What is Hip Arthroscopy?
Hip arthroscopy is a minimally invasive surgical procedure where a small camera and special instruments are placed into the hip through very small incisions. The surgeon is able to look into the joint through the camera with the help of a TV monitor.
The hip joint consists of the femoral head and the hip socket within the pelvis called the acetabulum. The joint itself is deep under many muscle layers. Hip arthroscopy is a revolutionary new procedure that allows the surgeon to correct abnormalities within the joint without the need to perform deep invasive dissections or dislocations of the hip. Arthritis of the hip from the wear and tear associated with recreational activities and daily life can be diagnosed at different stages of the disease. Two pathological variances of early arthritis are typically seen: CAM impingement [due to bone spurs on the femoral head and neck] and PINCER impingement [due to a socket that is excessively prominent from bone spurs]. These two entities are collectively referred to as types of Femoroacetabular impingement. Hip arthroscopy can be useful in treating these conditions possibly delaying or eliminating the need for very invasive hip replacement surgery.
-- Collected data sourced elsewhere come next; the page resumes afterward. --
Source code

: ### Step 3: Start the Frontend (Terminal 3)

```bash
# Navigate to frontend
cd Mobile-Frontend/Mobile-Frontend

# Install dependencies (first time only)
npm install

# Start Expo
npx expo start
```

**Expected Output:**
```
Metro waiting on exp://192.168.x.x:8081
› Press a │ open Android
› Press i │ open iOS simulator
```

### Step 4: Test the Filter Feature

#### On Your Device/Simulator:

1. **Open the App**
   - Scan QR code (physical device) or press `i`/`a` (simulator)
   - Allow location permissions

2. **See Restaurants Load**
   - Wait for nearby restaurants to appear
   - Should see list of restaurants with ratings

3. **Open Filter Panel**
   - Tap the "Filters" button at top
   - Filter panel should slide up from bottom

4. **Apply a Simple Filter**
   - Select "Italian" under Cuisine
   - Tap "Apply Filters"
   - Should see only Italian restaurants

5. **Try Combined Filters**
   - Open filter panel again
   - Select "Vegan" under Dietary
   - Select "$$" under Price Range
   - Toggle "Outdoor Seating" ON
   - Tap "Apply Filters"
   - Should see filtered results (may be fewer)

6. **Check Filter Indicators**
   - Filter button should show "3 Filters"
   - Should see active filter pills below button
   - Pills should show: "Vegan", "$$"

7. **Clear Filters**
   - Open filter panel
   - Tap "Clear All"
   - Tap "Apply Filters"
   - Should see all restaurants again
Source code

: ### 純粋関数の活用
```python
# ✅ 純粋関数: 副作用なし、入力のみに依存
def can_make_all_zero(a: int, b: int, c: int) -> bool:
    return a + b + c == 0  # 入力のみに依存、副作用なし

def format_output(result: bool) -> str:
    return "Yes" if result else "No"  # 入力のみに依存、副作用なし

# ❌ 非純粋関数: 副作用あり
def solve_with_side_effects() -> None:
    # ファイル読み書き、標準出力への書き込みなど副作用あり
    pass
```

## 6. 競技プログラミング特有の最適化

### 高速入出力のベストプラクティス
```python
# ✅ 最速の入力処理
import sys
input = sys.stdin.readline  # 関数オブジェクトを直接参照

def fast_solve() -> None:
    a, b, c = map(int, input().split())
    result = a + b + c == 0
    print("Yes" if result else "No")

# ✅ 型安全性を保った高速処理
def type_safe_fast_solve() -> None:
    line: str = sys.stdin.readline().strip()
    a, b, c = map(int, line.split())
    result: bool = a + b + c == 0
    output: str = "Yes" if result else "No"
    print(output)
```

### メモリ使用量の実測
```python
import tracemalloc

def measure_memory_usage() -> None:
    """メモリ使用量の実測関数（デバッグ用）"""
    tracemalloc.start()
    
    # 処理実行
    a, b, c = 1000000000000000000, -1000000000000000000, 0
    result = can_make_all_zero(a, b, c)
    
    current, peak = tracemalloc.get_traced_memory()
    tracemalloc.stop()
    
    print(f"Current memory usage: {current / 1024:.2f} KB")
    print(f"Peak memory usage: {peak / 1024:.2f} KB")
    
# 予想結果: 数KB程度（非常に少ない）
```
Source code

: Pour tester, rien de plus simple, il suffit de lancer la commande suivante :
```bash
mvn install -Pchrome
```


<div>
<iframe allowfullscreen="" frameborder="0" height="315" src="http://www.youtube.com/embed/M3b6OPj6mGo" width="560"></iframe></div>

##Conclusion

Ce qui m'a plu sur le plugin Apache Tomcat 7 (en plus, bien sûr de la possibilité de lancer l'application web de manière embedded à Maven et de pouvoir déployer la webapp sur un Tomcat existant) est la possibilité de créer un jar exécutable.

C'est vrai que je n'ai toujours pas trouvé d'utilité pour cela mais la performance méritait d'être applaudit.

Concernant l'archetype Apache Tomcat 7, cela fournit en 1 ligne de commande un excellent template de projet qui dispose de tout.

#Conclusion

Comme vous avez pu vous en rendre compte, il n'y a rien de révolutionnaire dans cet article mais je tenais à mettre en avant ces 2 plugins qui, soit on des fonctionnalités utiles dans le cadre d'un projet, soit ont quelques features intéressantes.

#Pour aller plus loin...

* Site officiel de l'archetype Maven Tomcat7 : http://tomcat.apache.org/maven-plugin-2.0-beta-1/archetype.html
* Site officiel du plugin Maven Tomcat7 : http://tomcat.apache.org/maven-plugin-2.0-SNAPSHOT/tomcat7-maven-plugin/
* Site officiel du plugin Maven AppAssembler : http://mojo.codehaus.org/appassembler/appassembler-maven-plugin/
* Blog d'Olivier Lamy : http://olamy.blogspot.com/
Other conditions that may be treated with hip arthroscopy include hip impingement, labral tears, dysplasia, loose bodies, synovitis, trochanteric bursitis, and snapping hip syndrome. The procedure involves repairing cartilage, trimming bone spurs, and removing loose bodies among others.
Hip arthroscopy can be done as an outpatient procedure depending on the overall health of the particular patient.